EXCERPT PROVIDED:
  • mrubermonkey
  • curnel_D
    Yawn. Basically, you were just explaining a normal notebook that costs more than it should. It's slightly thinner by the standards in it's class but is 0.38" really a big deal? (No.) The famed apple screens can be outperformed and sometimes for cheaper if you shop around, upgradability is shaky at it's very best, and it is generally more expensive than everything in it's class.
    Then of course, you list the Mac OS X as an improvement over the PC's. That's where almost every single person will find error in your article. It is nothing more than a watered down version of more powerful unix/linux OS's. Anyone who has work to do, wont use this. Yawn.
  • ravenware
    I had three options, all of which would require considerable amounts of time. One was to reformat the HDD and start with a fresh install of Windows Vista. It’d be tried and true, but it was still going to take a lot of time to redo the whole thing. I could switch entirely to Linux. I had already switched from IRIX to Linux several years ago, so I was already comfortable managing and troubleshooting Linux systems. Unfortunately, I still needed a system capable of running the Adobe Creative Suite and Microsoft Office. Open source alternatives to Adobe Creative Suite didn’t have the same quality or capabilities that I needed, while OpenOffice lacked the same multi-core computation capabilities that Excel offers for some of my more complex spreadsheets. The third option was to try switching to a Mac.

    When Core i7 desktop processors were available in greater quantities, I’d rebuild my Windows PC then.

    I was too careful, too savvy, and too poor to switch to a Mac.

    This seems rather illogical. Reformatting the drive wouldn't cost anything but time and if your too poor then why spend 1300+ on a new computer? You would also still spend time and possibly more money on installing your apps.
    You also spent time and money on upgrade options.

    Who is "We"? We is used often in the article, I thought this article was one mans account/review on switching over to a mac.

    I would like to know more about what you actually do for a living and what you really use your computers for too.

    I and the majority of the Toms hardware readers are diehard windows users too and I can not afford to pick up a $1300 laptop to see if I like it or not. So I am very interested to see how this unfolds.
  • ravenware
    Oh yeah, why would the need to reformat your computer lead to building a new core i7 machine?
  • one-shot
    ..The scent of Mac-ness and the sense of power that comes with it. Maybe spending twice as much isn't such a bad idea after all.............
  • marraco

    I found lots of spam "comming" from my computer. Even when I had run Linux -Live CD only- for a month.

    Headers are easy to fake, so, are a common spam trick, to hide real spam origin.

    By the way, there are some easy fix you could had used:

    1- Use virtual machines to access Internet.
    2- Use utilities as Norton Ghost for fast "formatting". In minutes your computer restore a partition image ready to use with all your software installed.

    I don't want to hurt your feelings, but it looks like you spent an enormous effort to justify pay for an overpriced Mac OS (overpriced because the obsolete hardware you had buy does not wort a penny, so you are paying for the OS only).
  • Pei-chen
    Reads like crap only Anand himself would have written. You went Mac because someone better (a hacker, virus writer, whoever) defeated you? That's like saying you went gay because someone get the girl you're after.

    BTW, where are the reviews of web based Java game we were promised? You got a Mac so you're not reviewing SC2 that's for sure.
  • chaosgs
    Why would anyone "switch" to a mac, when pc will do everything you need for half the price. Everything you mentioned in this article, all pc's (vista pc's) in the world can do at half the price.

    As for security, i don't need security on my computer, i NEVER get any viruses, and if i did Norton or avg would take care of all that.

    Mac aint got shit on pc.
  • arkadi
    It more like an opinion (commercial stile) not a review. It a good article with all the specs and the pictures, but it far from being objective. And the suggestions that was made here...If you writing a review, you can't emphasize the superiority of your product on expanse of other (Microsoft in this case).

EXERCISES:
a. In the comments on switching to a Mac, what two easy fixes does marraco list?
b. Return the passage from the comments on switching to a Mac between "I was too careful, too" and "computers for too.", inclusive.

SOURCE DATA:

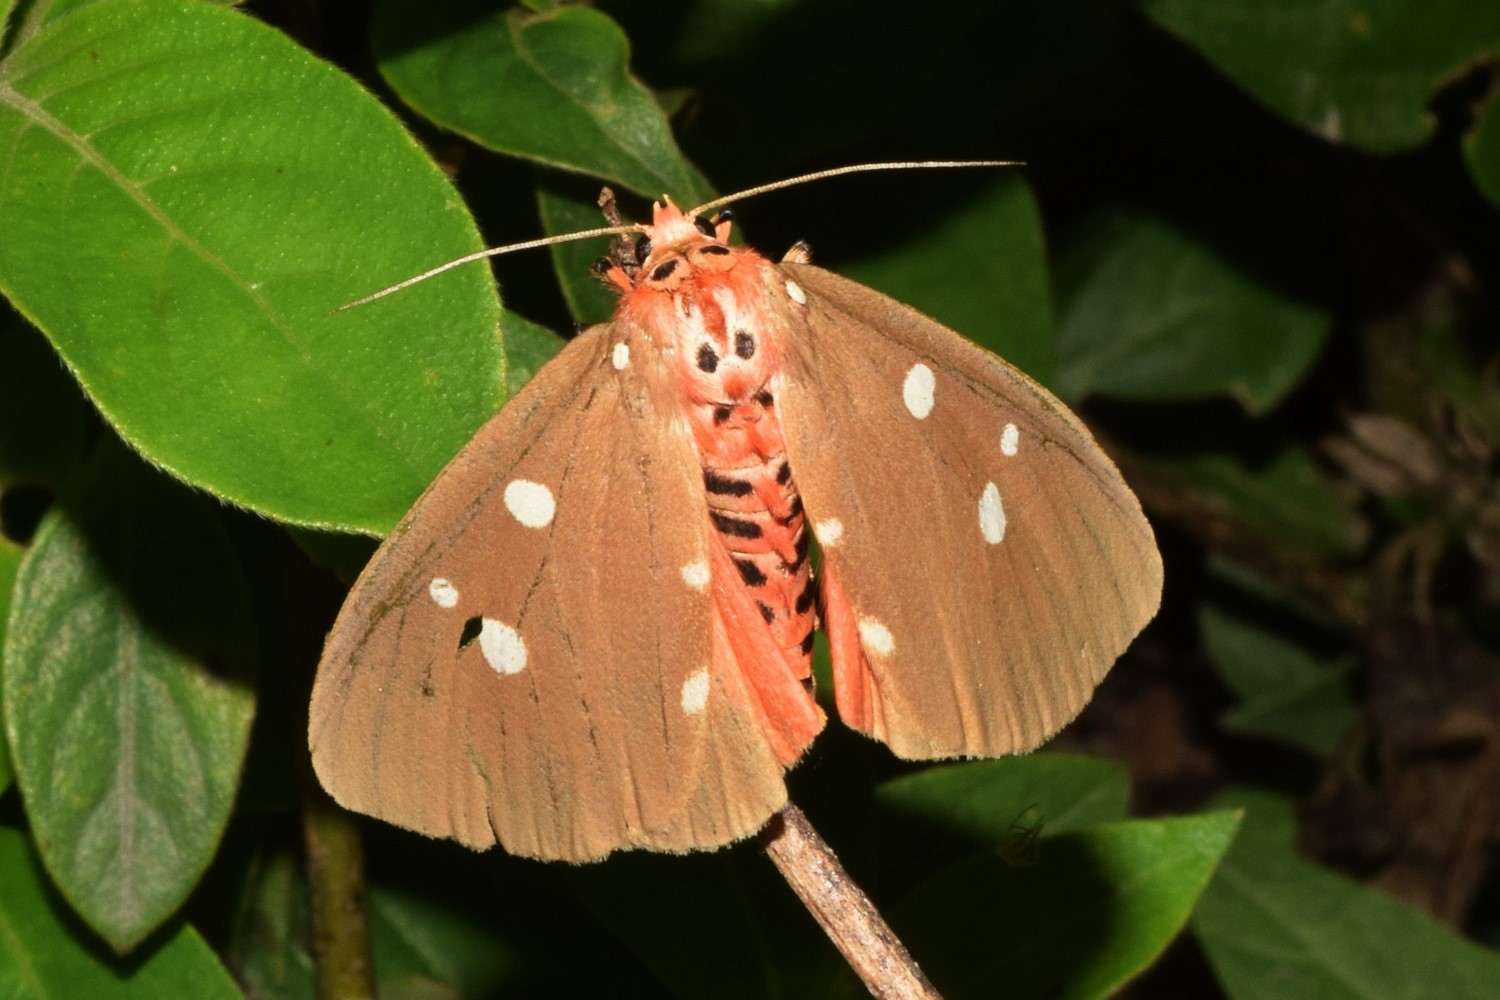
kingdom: Animalia
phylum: Arthropoda
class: Insecta
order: Lepidoptera
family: Erebidae
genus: Tinolius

ANSWERS BY ITEM NUMBER:
a. Using virtual machines to access the Internet, and using utilities such as Norton Ghost to restore a partition image with all software installed in minutes.

b.
I was too careful, too savvy, and too poor to switch to a Mac.

    This seems rather illogical. Reformatting the drive wouldn't cost anything but time and if your too poor then why spend 1300+ on a new computer? You would also still spend time and possibly more money on installing your apps.
    You also spent time and money on upgrade options.

    Who is "We"? We is used often in the article, I thought this article was one mans account/review on switching over to a mac.

    I would like to know more about what you actually do for a living and what you really use your computers for too.